Have you ever thought about what would happen if Facebook simply disappeared from the Internet? Would you be relieved or would you be devastated? How much of your real life would cease to exist if your virtual life ceased to exist? Are these are the things that keep you up at night?
Well, they aren’t for me. To me, the idea of Facebook ceasing to exist is an exciting one. For one, those people from high school who I really don’t have any interest in but am too lazy to defriend would disappear from my world. No more waking up to engagement photos, ultrasound pictures or statuses about a new job or internship. Essentially, all that shameless self-promotion that is made so easy to do on Facebook would end. Ahh what a glorious thing. Some of you are thinking, “What are they waiting for?! Let’s shut it down today!”
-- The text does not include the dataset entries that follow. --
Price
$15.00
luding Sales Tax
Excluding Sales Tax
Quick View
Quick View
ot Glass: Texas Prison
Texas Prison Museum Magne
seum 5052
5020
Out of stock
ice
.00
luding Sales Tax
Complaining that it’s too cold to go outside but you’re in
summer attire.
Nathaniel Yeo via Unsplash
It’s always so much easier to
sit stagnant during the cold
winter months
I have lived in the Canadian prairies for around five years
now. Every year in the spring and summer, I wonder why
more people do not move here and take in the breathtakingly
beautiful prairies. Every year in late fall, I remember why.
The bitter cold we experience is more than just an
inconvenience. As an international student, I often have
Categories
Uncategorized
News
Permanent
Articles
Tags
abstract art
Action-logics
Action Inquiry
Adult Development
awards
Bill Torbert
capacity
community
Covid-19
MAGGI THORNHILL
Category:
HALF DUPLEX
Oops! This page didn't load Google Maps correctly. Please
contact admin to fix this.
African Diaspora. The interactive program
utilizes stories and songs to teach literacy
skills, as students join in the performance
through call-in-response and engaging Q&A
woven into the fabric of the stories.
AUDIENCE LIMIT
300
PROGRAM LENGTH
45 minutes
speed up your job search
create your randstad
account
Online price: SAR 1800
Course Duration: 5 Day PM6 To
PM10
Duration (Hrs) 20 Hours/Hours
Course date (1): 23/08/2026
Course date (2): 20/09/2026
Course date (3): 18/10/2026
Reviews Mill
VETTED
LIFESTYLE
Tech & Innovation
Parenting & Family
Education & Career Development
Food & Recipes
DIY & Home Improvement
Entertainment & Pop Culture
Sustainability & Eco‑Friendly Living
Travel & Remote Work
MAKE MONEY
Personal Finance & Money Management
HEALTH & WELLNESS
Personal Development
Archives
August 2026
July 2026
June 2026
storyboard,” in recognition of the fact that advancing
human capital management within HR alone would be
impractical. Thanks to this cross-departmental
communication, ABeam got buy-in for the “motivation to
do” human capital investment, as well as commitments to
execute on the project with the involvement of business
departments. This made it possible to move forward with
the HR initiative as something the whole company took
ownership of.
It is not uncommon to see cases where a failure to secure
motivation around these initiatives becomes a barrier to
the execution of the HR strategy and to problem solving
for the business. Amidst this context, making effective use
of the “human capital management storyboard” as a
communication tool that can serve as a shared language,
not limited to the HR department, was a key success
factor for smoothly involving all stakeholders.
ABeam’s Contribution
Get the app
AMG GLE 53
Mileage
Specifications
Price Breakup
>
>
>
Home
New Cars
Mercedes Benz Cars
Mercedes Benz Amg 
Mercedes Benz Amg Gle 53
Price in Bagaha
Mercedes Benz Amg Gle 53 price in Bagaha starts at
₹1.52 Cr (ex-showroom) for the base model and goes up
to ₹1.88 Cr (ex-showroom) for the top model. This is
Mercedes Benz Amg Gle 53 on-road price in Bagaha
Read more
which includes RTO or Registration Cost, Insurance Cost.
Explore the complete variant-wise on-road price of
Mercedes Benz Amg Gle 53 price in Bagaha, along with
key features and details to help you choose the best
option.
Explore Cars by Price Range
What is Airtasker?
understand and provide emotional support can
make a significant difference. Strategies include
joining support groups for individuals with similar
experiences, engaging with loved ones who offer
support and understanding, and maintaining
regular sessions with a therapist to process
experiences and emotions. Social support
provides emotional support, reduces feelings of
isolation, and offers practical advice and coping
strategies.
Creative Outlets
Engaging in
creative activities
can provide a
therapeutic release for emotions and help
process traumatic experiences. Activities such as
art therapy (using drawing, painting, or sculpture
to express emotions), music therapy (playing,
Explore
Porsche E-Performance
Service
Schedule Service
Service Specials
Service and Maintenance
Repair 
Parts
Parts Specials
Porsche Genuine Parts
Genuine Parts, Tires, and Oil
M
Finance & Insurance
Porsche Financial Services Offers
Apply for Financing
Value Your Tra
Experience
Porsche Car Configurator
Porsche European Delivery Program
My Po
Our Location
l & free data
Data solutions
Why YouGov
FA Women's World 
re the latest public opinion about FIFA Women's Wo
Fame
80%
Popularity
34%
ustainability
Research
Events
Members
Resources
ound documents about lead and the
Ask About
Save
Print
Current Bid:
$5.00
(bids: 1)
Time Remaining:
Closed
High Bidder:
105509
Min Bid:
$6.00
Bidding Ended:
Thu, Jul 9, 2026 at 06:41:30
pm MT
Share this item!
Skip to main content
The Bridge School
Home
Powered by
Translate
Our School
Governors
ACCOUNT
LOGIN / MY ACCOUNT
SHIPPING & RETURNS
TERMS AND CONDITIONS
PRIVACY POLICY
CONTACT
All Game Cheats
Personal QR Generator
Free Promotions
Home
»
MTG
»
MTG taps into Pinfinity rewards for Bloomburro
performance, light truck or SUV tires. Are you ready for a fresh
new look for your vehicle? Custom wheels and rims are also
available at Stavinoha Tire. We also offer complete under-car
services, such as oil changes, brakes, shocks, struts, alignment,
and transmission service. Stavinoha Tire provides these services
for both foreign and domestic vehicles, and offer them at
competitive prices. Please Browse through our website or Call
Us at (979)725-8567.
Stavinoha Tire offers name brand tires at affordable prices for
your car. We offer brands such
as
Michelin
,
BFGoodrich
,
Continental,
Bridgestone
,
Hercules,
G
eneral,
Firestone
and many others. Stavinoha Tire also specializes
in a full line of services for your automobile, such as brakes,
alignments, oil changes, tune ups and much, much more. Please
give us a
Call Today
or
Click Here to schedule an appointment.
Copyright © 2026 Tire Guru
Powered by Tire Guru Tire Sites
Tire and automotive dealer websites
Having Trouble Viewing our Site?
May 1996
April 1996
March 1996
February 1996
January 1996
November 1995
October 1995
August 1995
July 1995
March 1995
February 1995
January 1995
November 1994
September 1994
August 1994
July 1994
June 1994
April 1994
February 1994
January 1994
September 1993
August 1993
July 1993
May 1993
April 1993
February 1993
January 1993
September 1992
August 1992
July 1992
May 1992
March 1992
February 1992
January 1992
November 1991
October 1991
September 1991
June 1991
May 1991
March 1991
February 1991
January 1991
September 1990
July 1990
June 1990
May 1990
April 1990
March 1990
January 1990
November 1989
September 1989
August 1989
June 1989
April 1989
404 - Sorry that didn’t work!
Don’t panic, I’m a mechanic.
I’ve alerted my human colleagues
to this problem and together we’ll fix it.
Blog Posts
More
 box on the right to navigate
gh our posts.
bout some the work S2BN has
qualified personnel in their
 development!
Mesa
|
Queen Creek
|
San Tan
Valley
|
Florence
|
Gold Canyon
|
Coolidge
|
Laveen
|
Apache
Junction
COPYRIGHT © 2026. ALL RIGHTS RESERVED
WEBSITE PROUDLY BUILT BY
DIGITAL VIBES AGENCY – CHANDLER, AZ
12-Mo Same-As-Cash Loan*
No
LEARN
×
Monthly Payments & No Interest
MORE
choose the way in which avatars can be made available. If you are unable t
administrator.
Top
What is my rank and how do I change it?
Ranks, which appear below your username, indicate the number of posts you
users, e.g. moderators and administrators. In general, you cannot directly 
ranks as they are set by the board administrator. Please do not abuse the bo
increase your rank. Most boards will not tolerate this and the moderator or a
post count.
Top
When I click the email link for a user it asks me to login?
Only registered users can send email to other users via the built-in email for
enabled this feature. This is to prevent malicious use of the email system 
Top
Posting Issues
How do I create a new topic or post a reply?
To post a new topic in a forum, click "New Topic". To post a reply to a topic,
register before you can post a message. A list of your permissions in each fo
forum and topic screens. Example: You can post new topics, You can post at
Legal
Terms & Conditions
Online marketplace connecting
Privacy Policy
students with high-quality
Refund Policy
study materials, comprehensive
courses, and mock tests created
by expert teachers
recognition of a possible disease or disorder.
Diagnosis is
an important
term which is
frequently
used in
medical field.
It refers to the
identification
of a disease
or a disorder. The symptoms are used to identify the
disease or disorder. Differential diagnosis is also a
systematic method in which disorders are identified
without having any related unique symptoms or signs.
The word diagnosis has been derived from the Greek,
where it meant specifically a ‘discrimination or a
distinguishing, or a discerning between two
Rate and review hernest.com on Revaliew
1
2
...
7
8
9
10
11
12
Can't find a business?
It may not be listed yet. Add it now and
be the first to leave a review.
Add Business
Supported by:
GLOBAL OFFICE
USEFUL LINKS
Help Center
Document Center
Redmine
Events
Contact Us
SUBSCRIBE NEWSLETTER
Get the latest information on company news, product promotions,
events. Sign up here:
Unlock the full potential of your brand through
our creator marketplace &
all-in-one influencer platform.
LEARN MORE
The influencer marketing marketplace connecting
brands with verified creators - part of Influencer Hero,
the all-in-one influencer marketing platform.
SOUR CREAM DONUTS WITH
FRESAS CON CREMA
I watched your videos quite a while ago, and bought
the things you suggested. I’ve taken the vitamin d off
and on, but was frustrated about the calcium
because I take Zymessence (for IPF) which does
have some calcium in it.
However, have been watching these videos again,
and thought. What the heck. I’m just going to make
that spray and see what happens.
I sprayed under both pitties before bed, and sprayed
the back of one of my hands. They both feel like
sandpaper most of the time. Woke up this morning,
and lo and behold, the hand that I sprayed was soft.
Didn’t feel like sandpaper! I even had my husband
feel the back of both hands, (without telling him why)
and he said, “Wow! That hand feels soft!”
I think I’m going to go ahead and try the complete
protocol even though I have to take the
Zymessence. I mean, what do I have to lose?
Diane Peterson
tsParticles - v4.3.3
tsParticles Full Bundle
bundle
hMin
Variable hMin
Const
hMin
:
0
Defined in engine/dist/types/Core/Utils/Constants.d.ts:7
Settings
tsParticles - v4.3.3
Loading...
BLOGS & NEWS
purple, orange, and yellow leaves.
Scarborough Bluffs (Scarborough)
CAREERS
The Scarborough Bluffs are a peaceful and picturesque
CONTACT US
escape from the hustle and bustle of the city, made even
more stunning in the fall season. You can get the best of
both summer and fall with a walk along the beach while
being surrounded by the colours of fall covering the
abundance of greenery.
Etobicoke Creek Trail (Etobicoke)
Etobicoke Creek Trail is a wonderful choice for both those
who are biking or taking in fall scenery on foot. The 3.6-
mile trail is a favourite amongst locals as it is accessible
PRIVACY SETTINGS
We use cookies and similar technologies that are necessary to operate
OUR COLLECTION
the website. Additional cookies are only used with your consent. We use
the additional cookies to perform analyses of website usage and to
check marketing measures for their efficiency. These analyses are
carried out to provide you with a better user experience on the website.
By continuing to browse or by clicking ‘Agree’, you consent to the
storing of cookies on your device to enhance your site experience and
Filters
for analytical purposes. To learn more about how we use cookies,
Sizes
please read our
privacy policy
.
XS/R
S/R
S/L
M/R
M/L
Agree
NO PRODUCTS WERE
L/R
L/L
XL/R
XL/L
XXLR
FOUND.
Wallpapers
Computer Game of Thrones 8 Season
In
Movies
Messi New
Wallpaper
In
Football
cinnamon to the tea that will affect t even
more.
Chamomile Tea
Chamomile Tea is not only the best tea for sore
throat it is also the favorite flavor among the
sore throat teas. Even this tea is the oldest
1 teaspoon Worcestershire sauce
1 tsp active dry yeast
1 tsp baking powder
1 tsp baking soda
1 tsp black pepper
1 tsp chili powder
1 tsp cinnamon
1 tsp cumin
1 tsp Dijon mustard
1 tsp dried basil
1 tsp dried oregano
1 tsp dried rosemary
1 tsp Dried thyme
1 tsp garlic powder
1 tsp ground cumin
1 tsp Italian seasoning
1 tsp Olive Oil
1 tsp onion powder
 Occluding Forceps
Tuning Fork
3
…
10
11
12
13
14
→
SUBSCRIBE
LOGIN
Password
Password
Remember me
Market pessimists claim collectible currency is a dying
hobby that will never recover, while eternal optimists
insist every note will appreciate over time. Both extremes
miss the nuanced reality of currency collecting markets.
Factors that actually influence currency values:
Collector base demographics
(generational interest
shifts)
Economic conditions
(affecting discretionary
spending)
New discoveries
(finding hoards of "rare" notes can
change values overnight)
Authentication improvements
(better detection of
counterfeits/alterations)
But it’s not that simple. As isolating Facebook may seem at times, it has actually done a lot to improve our real-life relationships and expand our networks. Pew Internet Research did a study to try to measure how Facebook has impacted our lives. One of their findings was that, on average, Americans have stronger friendships now than they did four years ago. The study also found that when measuring a person’s network ties (including both online and real life network ties), the average Internet user has about 100 more ties than someone who does not use the Internet. Additionally, they found that while 15% of non-Internet users have no close ties, only 7% of average Internet users report that they have no close ties. But what about the social networking users, you ask. Only 5% of social networking users report having no close ties. 5%! Is it just me or does the fact that Facebook actually make people less isolated blow your mind? This Pew Internet Research study ultimately concludes that “Facebook use seems to support intimacy, rather than undermine it.” The study has also found that Facebook users get more support from their social network than the average Internet user and way more support than a non-Internet user. There you have it: Facebook users are more connected and more supported than those who don’t use Facebook.
So what does this mean for those of us so annoyed with Facebook that we hardly ever go on it anymore? I think it means that we need to reevaluate how we look at the social networking site. Instead of thinking of it as an annoying self-promotion platform, maybe we should think of it as a place where we can stay connected with the important people in our lives who may live across the continent or across the world. Maybe we need to consider the social support we have received on Facebook and evaluate if that support would have existed in the same capacity without the social networking site. Maybe we need to consider the level at which Facebook connects like-minded people who share common values. As we saw in 2011, Facebook is capable of assisting in the takeover of dictatorships across a whole region. If Facebook didn’t exist, maybe those uprisings would have never occurred and the change we see taking place in that part of the world would not be happening. If Facebook shut down today, I think I would be relieved at first. But then I would realize that without that cross-continental, cross-cultural connection, all the progress we are making as global citizens would come to a screeching halt.